A fully assembled 358 missile was found in Iraq on October 21, 2021, by the 52nd Brigade of Iraq's Popular Mobilization Forces (PMF) near Tuz Khormatu military airfield, in a hamlet called Albu Sabah. It was reportedly interpreted as a possible warning or threat to US forces in the area.

Another shipment of 358 missile were seized by HMS Montrose, a Type 23 frigate of the Royal Navy, on January 28, 2022.
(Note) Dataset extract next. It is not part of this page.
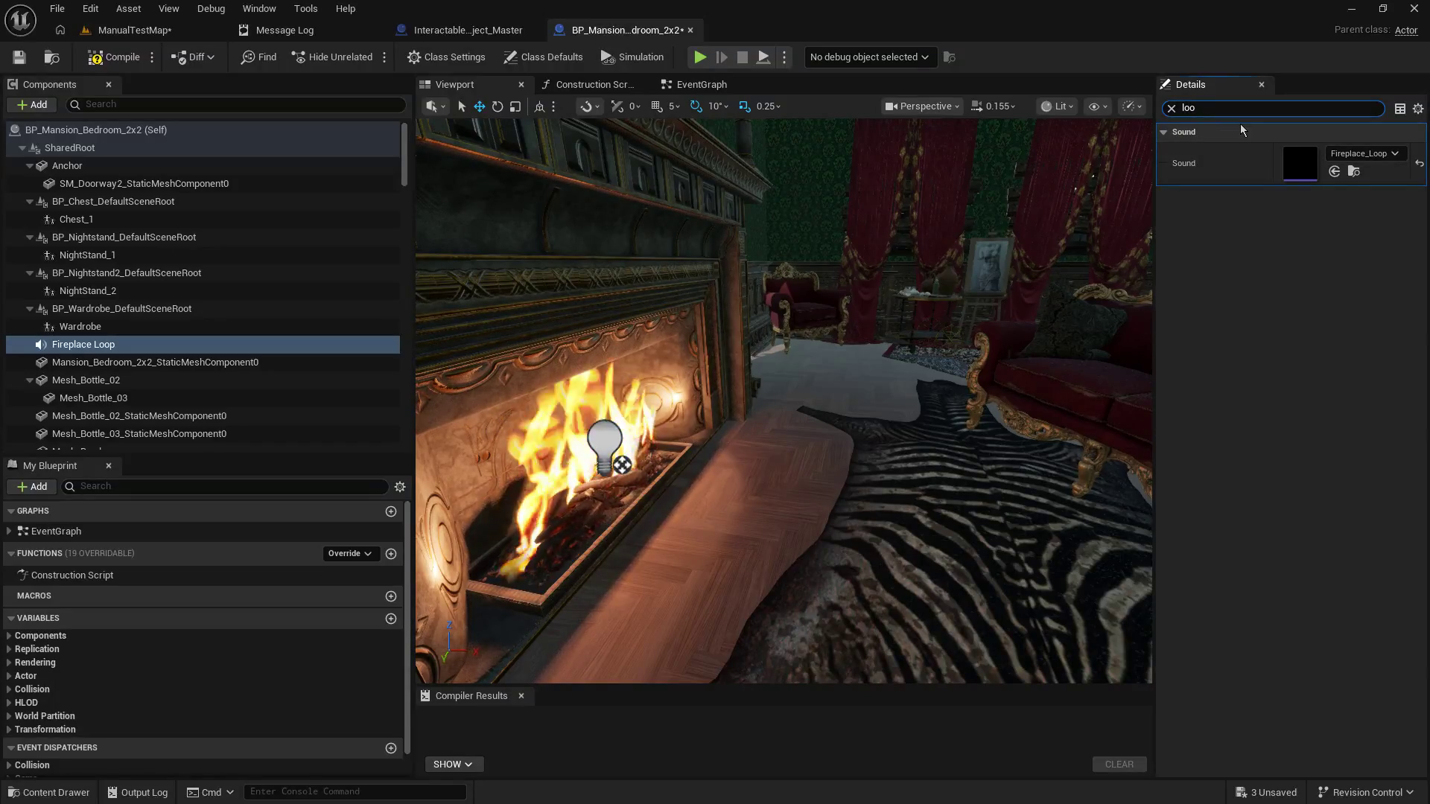
pyautogui.press('BackSpace')
pyautogui.press('BackSpace')
pyautogui.press('BackSpace')
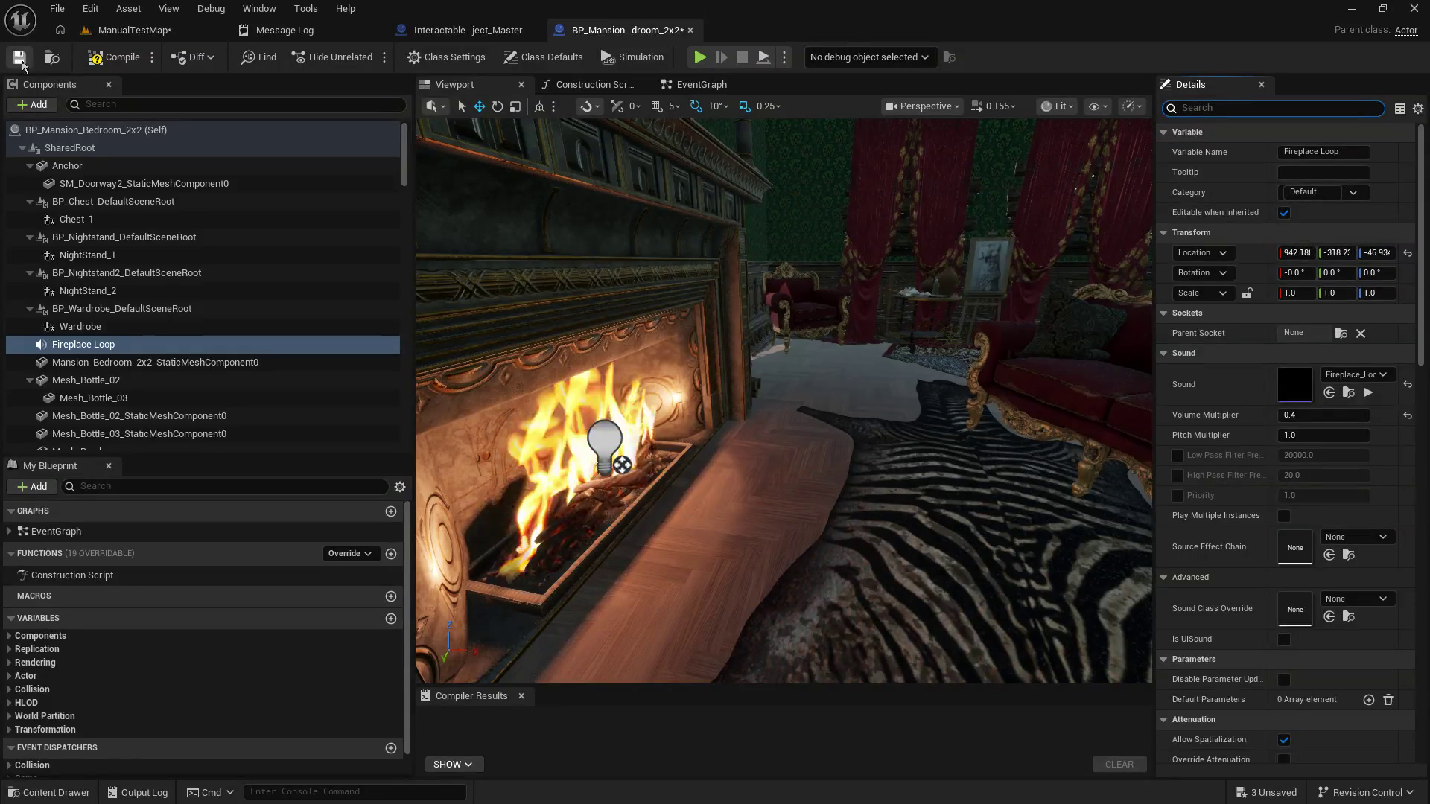
pyautogui.click(19, 58)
On 7 January 2025 the IRGC-ASF tested 358 missiles, along with Tor M1 and other air defense systems.
==Design==
The 358 missile has some limited loitering capabilities against drones and helicopters, but performs poorly and is of limited use against high-flying, fast-moving aircraft. Although classified as a surface-to-air missile, at least one 358 has been used in a surface-to-surface capacity in an assassination attempt against a provincial leader of the pro-secessionist Southern Transitional Council (STC) in Shabwah Province, Yemen. According to a UN Panel of Experts, it was determined that a significant amount of components were commercially available and acquired off the shelf through a series of shell companies. The main engine was a Titan AMT gas turbine by AMT Netherlands, while an Inertial Sensor Module MTi-100 was identified to be from Xsens Technologies.